Distribution of Oryzomys albiventer (in pink) and other western Mexican Oryzomys.
Synonyms
  • Oryzomys albiventer Merriam, 1901
  • Oryzomys molestus Eliot, 1903
  • Oryzomys couesi albiventer: Goldman, 1918
  • Oryzomys palustris albiventer: Hall, 1960

Oryzomys albiventer is a rodent in the genus Oryzomys of family Cricetidae from interior western Mexico, in the states of Jalisco, Guanajuato, and Michoacán. First described in 1901 as a separate species, it was later lumped under O. couesi and the marsh rice rat (O. palustris) until it was reinstated as a species in 2009. It differs from neighboring Oryzomys populations in size and measurements and is a large, brightly colored species with a long tail and robust skull and molars. Its range has been much impacted by agricultural development, but isolated populations are thought to persist.
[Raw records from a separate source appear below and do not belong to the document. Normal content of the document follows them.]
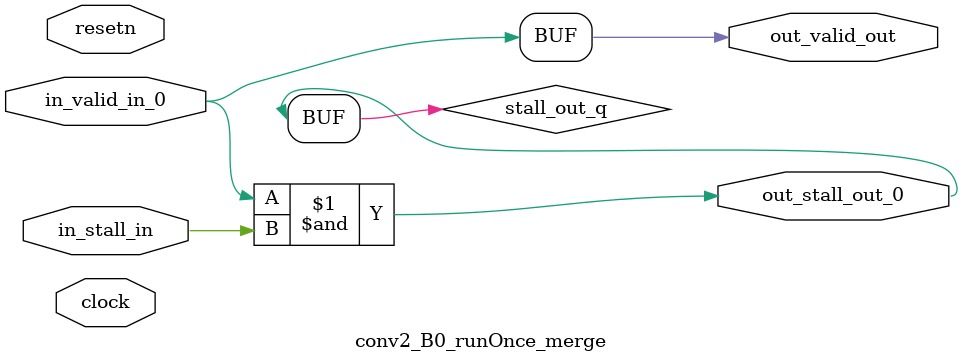
<source format=sv>



(* altera_attribute = "-name AUTO_SHIFT_REGISTER_RECOGNITION OFF; -name MESSAGE_DISABLE 10036; -name MESSAGE_DISABLE 10037; -name MESSAGE_DISABLE 14130; -name MESSAGE_DISABLE 14320; -name MESSAGE_DISABLE 15400; -name MESSAGE_DISABLE 14130; -name MESSAGE_DISABLE 10036; -name MESSAGE_DISABLE 12020; -name MESSAGE_DISABLE 12030; -name MESSAGE_DISABLE 12010; -name MESSAGE_DISABLE 12110; -name MESSAGE_DISABLE 14320; -name MESSAGE_DISABLE 13410; -name MESSAGE_DISABLE 113007; -name MESSAGE_DISABLE 10958" *)
module conv2_B0_runOnce_merge (
    input wire [0:0] in_stall_in,
    input wire [0:0] in_valid_in_0,
    output wire [0:0] out_stall_out_0,
    output wire [0:0] out_valid_out,
    input wire clock,
    input wire resetn
    );

    wire [0:0] stall_out_q;


    // stall_out(LOGICAL,6)
    assign stall_out_q = in_valid_in_0 & in_stall_in;

    // out_stall_out_0(GPOUT,4)
    assign out_stall_out_0 = stall_out_q;

    // out_valid_out(GPOUT,5)
    assign out_valid_out = in_valid_in_0;

endmodule

</source>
Oryzomys albiventer was first described by C.H. Merriam in 1901 on the basis of ten specimens from Ameca, Jalisco. He named the animal albiventer after the white color of its underparts and considered it most closely related to Oryzomys aquaticus (currently included in Oryzomys couesi). Two years later, D.G. Eliot described Oryzomys molestus on the basis of a single individual from Ocotlán, Jalisco; the name molestus means "troublesome, irksome". Eliot considered Oryzomys fulgens, another current synonym of O. couesi, as the closest relative of his new species. In his 1918 review of North American Oryzomys, E.A. Goldman assessed the holotype of O. molestus, an old male, as merely a large example of albiventer, and reduced albiventer to one of many subspecies of O. couesi. He considered it closely related to three other highland Mexican forms. In 1960, E.R. Hall argued that O. couesi was the same species as the marsh rice rat (O. palustris) of the United States, and listed albiventer as a subspecies of the latter. Later, O. couesi was again accepted as separate from the marsh rice rat, but O. albiventer was still classified under O. couesi.